> **Written problem**: Copy every one of the rows below word for word, leaving the pictures out of your answer.
--
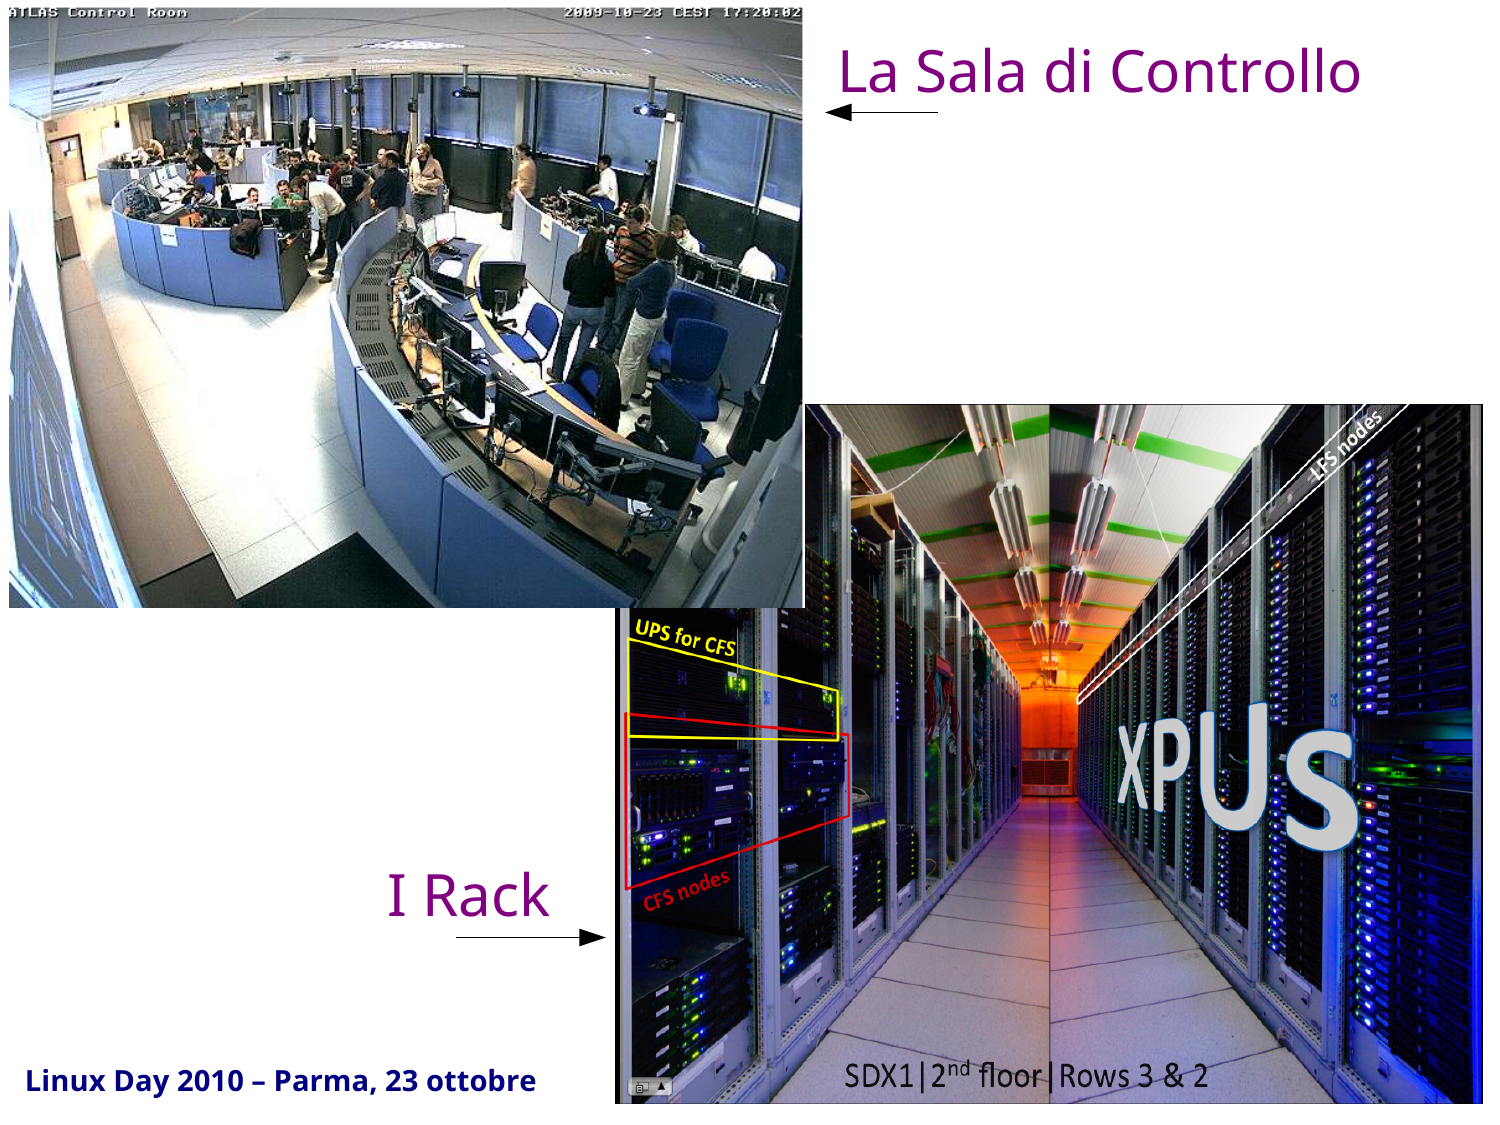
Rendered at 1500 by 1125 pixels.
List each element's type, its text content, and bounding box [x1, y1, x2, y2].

text_box La Sala di Controllo [805, 9, 1428, 119]
picture [9, 4, 1483, 1104]
text_box I Rack [197, 838, 741, 938]
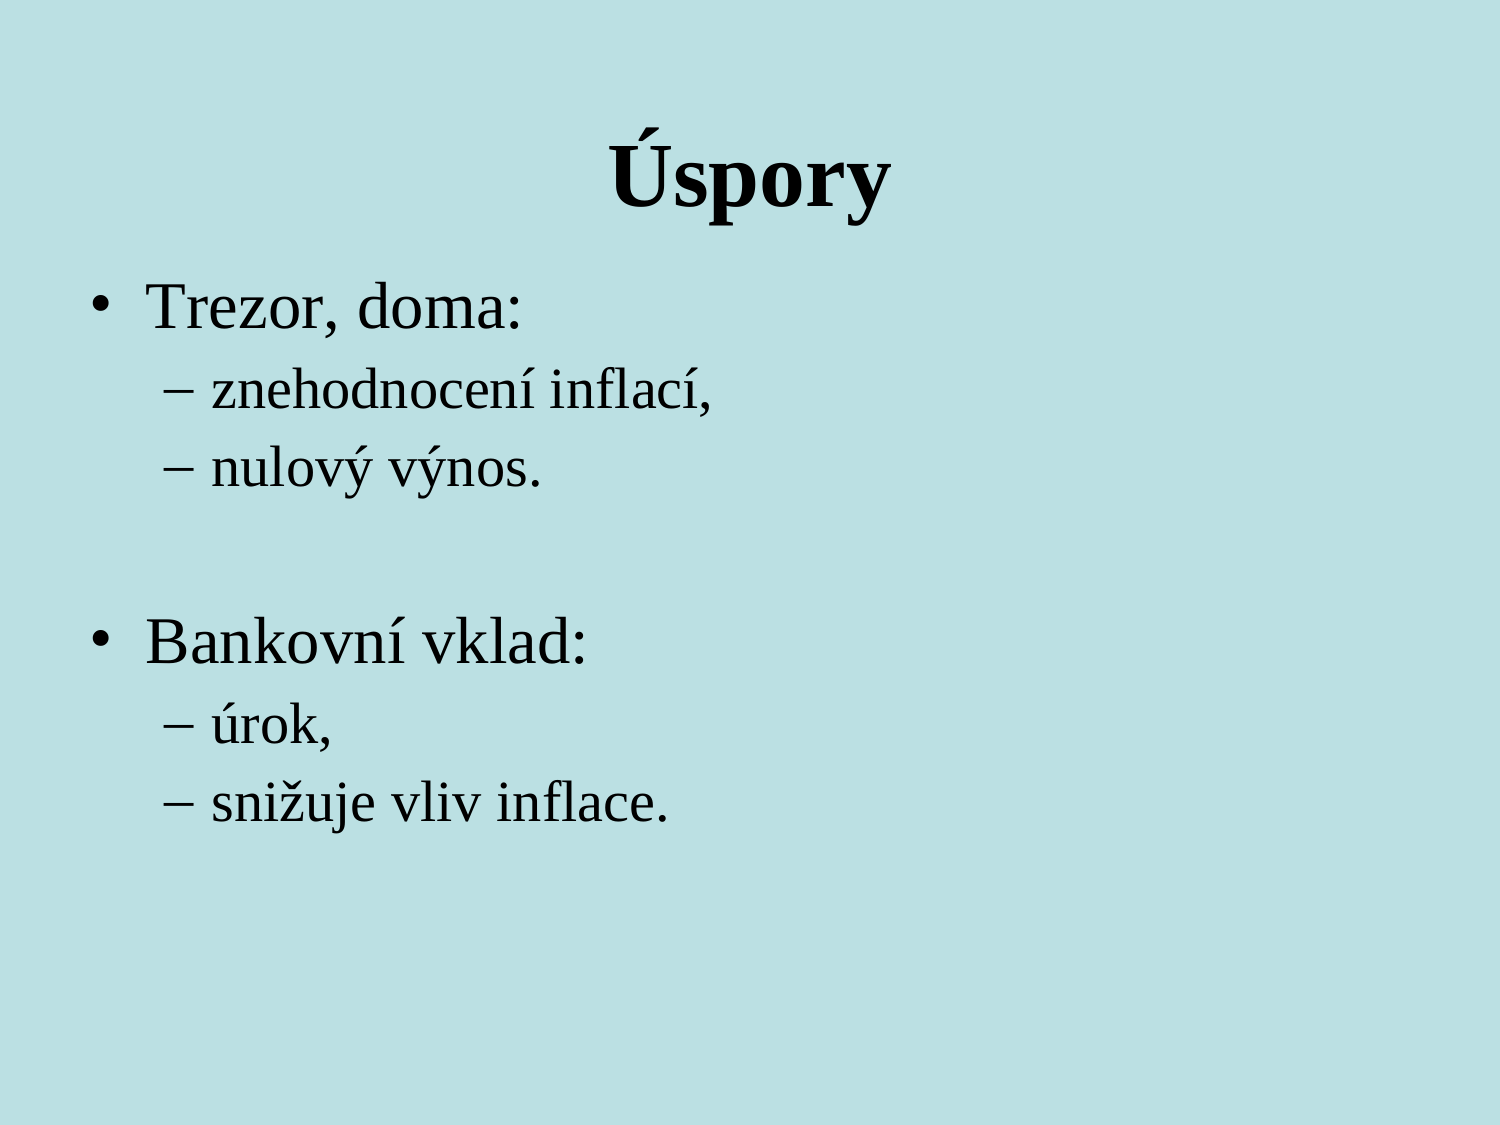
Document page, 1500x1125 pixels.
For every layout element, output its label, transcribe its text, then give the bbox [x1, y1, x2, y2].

list Trezor, doma: znehodnocení inflací, nulový výnos. Bankovní vklad: úrok, snižuje vliv inflace. [75, 262, 1426, 1006]
title Úspory [75, 44, 1426, 233]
--
> **Solution**:
Rendered at 1500 by 1125 pixels.
List each element's type, its text content, and bounding box [x1, y1, x2, y2].

text_box La Sala di Controllo [805, 9, 1428, 119]
picture [9, 4, 1483, 1104]
text_box I Rack [197, 838, 741, 938]
Document page, 1500x1125 pixels.
For every layout element, output its label, transcribe its text, then give the bbox [x1, y1, x2, y2].

list Trezor, doma: znehodnocení inflací, nulový výnos. Bankovní vklad: úrok, snižuje vliv inflace. [75, 262, 1426, 1006]
title Úspory [75, 44, 1426, 233]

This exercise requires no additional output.